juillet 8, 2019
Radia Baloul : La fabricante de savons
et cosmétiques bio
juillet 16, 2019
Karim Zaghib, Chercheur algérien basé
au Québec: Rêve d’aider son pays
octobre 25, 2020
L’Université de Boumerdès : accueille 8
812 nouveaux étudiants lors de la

==

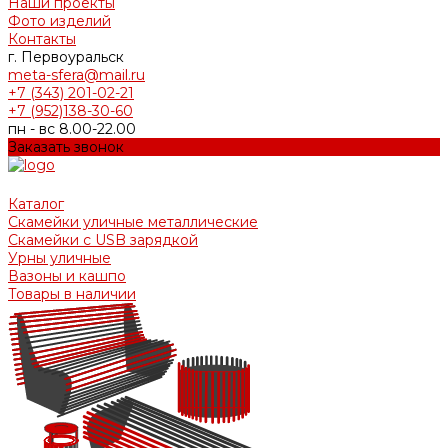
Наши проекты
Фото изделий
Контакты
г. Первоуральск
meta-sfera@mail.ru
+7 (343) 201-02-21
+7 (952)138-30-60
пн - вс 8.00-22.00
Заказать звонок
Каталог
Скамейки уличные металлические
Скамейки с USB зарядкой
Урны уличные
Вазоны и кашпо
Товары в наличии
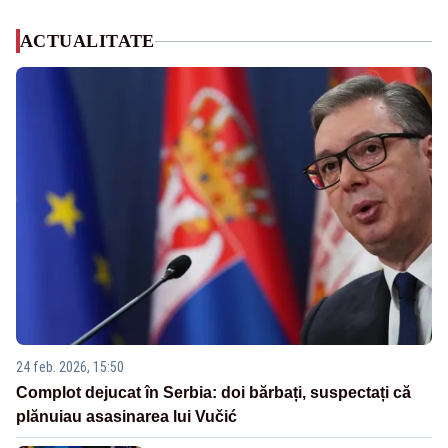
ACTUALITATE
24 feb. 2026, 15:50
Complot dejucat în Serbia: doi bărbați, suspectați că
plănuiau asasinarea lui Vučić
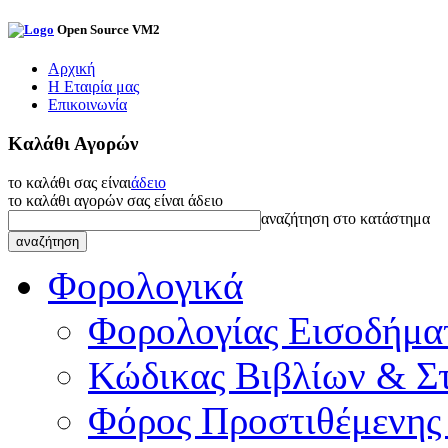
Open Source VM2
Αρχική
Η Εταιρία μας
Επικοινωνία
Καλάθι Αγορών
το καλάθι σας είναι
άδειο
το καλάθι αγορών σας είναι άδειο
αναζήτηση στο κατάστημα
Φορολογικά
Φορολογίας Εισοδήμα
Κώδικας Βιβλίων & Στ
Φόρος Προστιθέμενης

---

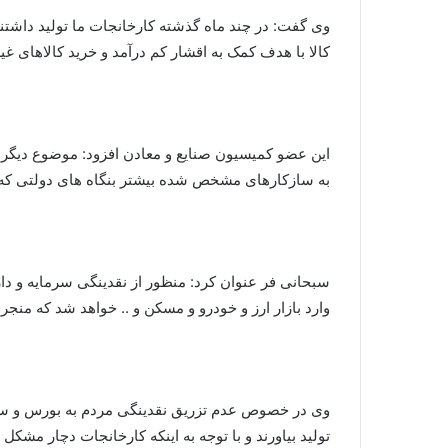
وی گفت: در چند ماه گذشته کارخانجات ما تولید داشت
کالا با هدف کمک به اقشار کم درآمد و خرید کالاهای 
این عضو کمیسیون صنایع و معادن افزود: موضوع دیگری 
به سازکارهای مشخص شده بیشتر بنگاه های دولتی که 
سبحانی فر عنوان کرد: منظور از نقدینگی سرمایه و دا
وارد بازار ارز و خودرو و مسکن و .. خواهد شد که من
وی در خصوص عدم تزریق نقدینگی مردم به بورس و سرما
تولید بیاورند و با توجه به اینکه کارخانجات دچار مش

- WHAT NEEDS TO BE DONE: Rewrite the lines of the rows from the one with "ACTUALITATE" up to and including the one with "plănuiau asasinarea lui Vučić", replacing "suspectați" with "acuzați" and leaving everything else unchanged. Give only those lines.

- RESPONSE:
ACTUALITATE
24 feb. 2026, 15:50
Complot dejucat în Serbia: doi bărbați, acuzați că
plănuiau asasinarea lui Vučić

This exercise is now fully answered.